## Exercise tasks
(A) Based on the lecture notes, do these statements agree with the text: (i) the Harvard architecture uses separate program and data memory or separate program and data buses, (ii) a typical processor pipeline has six stages, (iii) caches today sit off the chip? For each, answer yes or no and quote the words of the text that settle it.
(B) Write out the lecture notes from "The simplest technique" up to and including "pipeline stages (1)", switching "car" to "truck".
(C) According to the lecture notes, what are the four stages of a typical processor pipeline?

CS 849C Lecture 2
First, a review of the matter from the last lecture, which focused on
computer architecture. The main ideas there were:
- Restoring logic, robust devices
- Parallelism (pipelining, superscalar, VLIW)
- Locality (memory hierarchies, caches)
Review of computer architecture
A simplified representation of the organization of a modern microprocessor
is shown in Figure 1. A simplified description of the components of a
modern microprocessor is that they consist of (1) Functional units
which perform the actual useful operations (2) Registers which
hold intermediate values between computations (3) Control logic
that ties together the operation of the various pieces and usually (4)
Cache memory which caches frequently used data so that costly
accesses to main memory are prevented for frequently used data.

The processor is interfaced to a memory that holds both instructions
and data, and it fetches instructions from memory and writes the
results back to memory, through a single interface. This organization of
processor, memory and interconnection is referred to as the von Neumann
(or Princeton) architecture. An alternative organisation is to have
separate program and data memory or separate program and data buses. This
is often referred to as the Harvard architecture.
The simplest technique for improving performance through hardware
parallelism is pipelining. Pipelining consists of breaking up the
operations to be performed into simpler independent operations, sort of
like the breaking up the operations of assembling a car in an assembly
line. A typical processor pipeline consists of 4 pipeline stages (1)
Instruction fetch, (2) Instruction decode (3) Instruction
execute and (4) Register file write-back/memory access. In
practice however, real architectures have many more physical pipeline
stages, with multiple physical stages corresponding to one of the above
stages. For example the execute stage might occupy 4 physical pipeline
stages
The primary advantages of pipelining are
- Parallelism
- Smaller cycles time
[smaller number of equivalent gates (FO4) per stage]
- Electrons don't have to go from memory to control to execute to
write back all in one cycle, they now just have to go from, say
control to register file or register file to exec, and they only have
to travel within the confines of one pipeline stage during each cycle.
There is however overhead in doing pipelining, both in terms of
performance (extra delay interfacing with pipeline latches) and area
(pipeline latches).
Caches are the other big thing done in the last 2 decades to improve
performance. Keep things locally if they are going to be used soon. From a
physics point of view, an access to memory which is almost exclusively off
chip, will mean signals have to travel that much further in one cycle. [In
practice, since we do not want to make the system as slow as its slowest
component (memory), and the cycle time is not determined by the memory
access time, and rather memory takes several cycles to complete].
Pipelining and caches are the big revolution in the last 20 years.
Caches are now on-chip. It is cheaper to be on chip, and there is a
tremendous amount of bandwidth, since we do not have to go out through
the processor pins, but rather all signals travel on the on-chip wires
which take advantage of device integration via photo-lithography.

## Recorded information
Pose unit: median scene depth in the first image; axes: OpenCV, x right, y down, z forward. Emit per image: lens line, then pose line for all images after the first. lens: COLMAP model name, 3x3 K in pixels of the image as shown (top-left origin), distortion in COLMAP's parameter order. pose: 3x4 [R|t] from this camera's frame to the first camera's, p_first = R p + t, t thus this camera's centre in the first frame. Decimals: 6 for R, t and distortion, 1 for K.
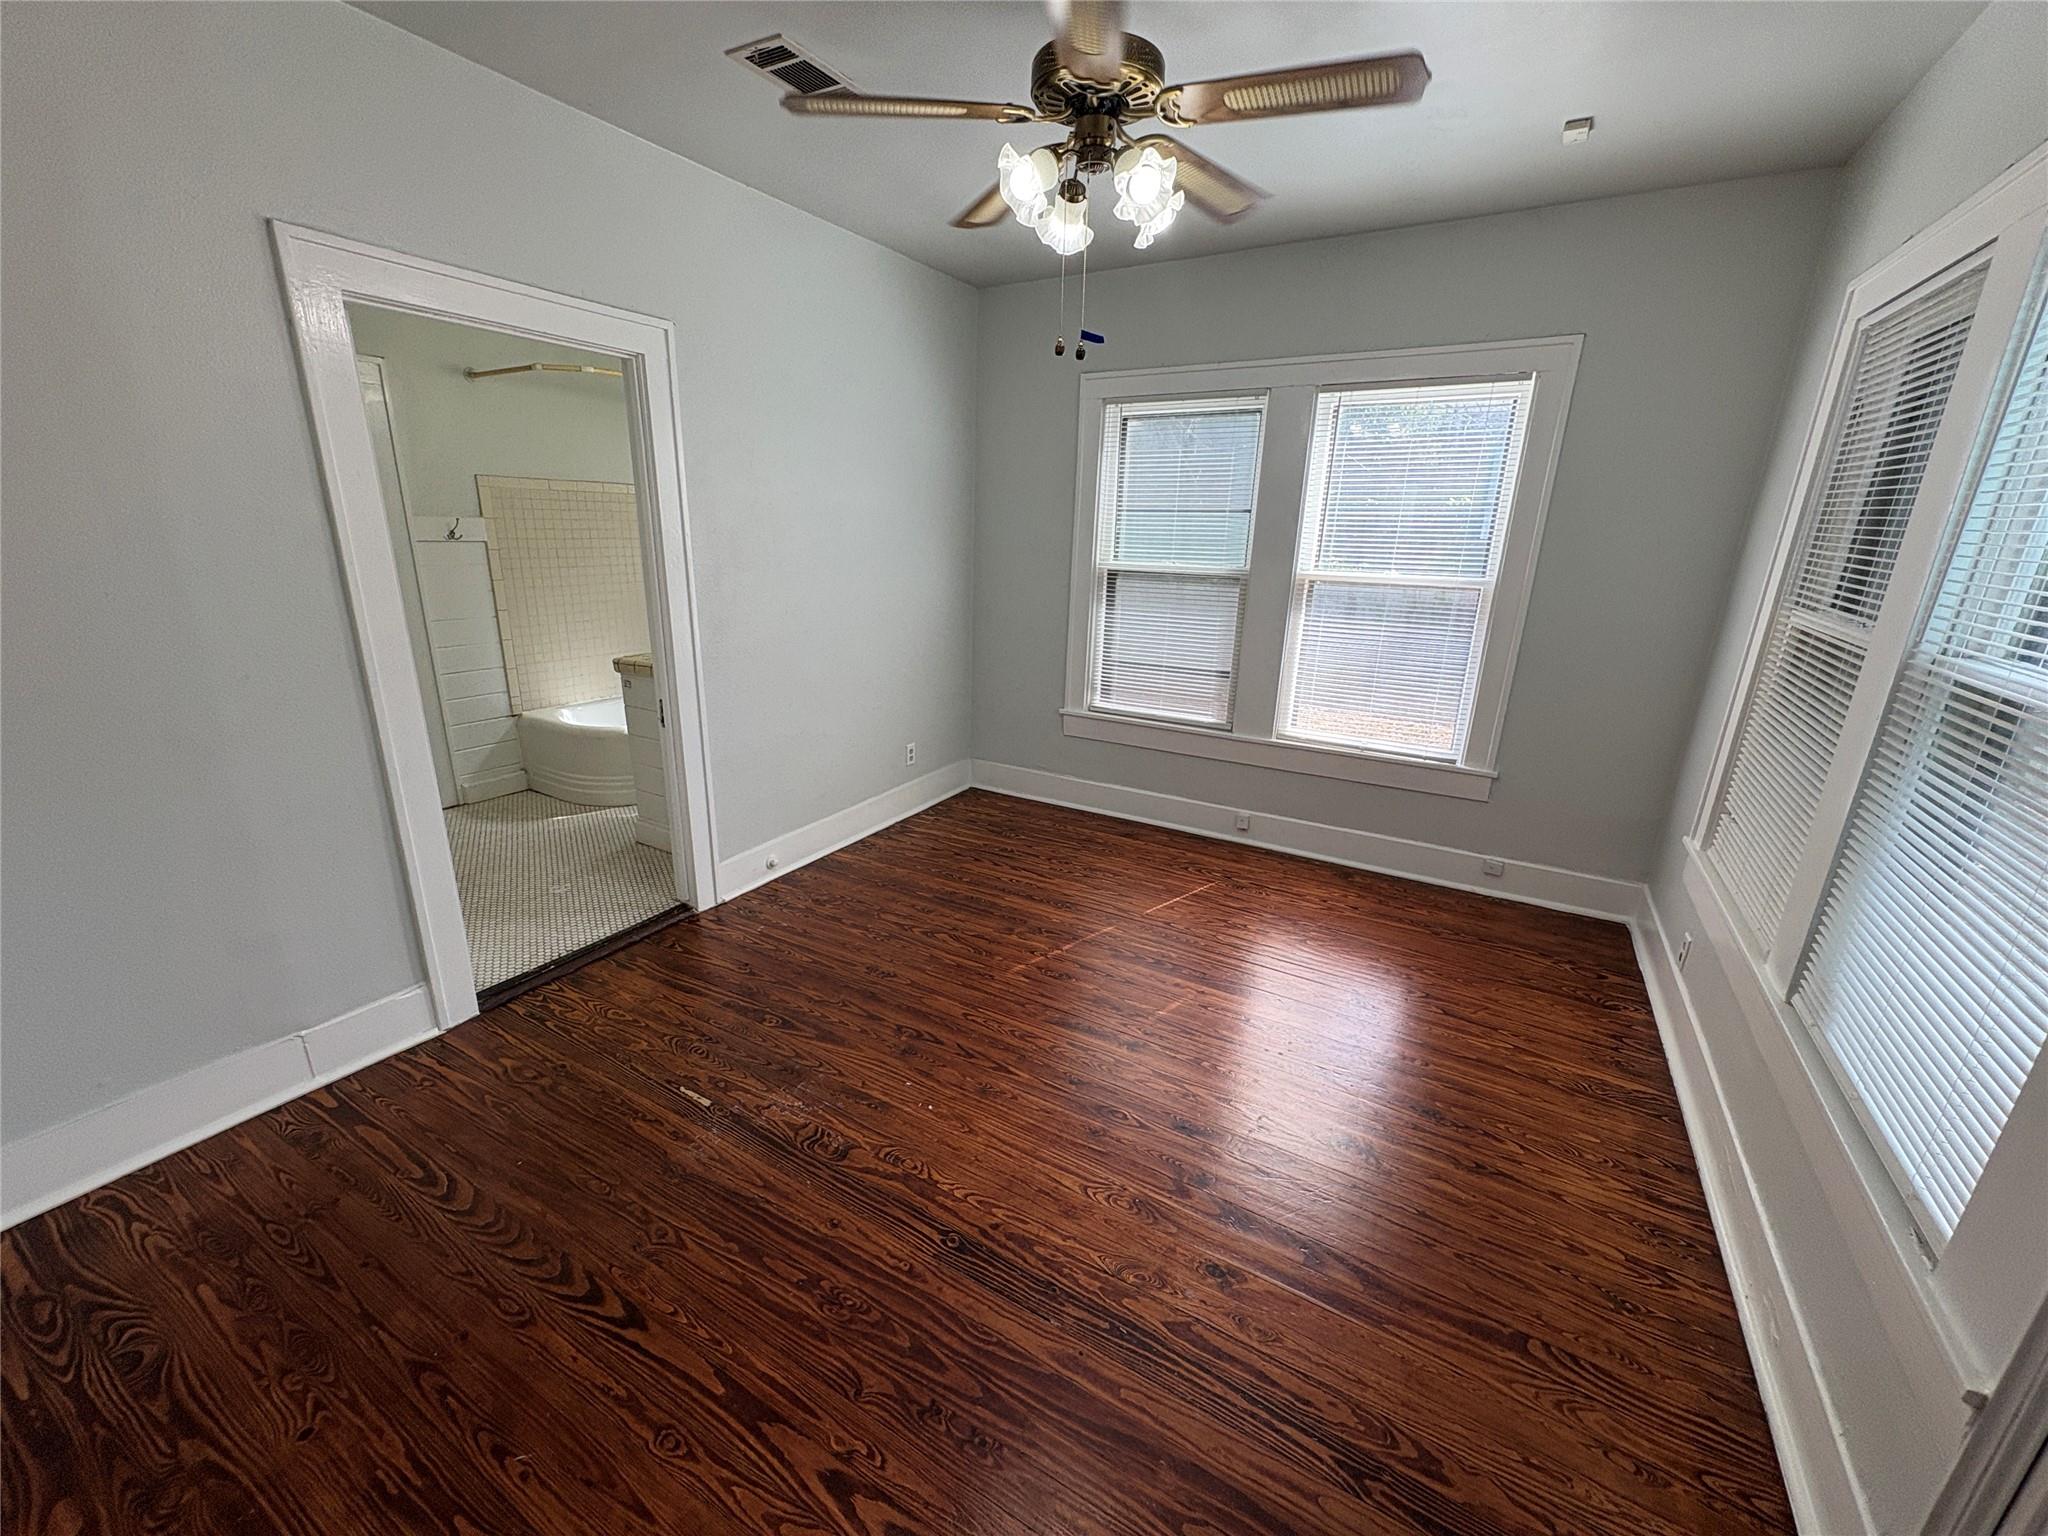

## Answer list
(A)
(i) Yes: "An alternative organisation is to have separate program and data memory or separate program and data buses. This is often referred to as the Harvard architecture."
(ii) No: "A typical processor pipeline consists of 4 pipeline stages"
(iii) No: "Caches are now on-chip."

(B)
The simplest technique for improving performance through hardware
parallelism is pipelining. Pipelining consists of breaking up the
operations to be performed into simpler independent operations, sort of
like the breaking up the operations of assembling a truck in an assembly
line. A typical processor pipeline consists of 4 pipeline stages (1)

(C) Instruction fetch, instruction decode, instruction execute, and register file write-back/memory access.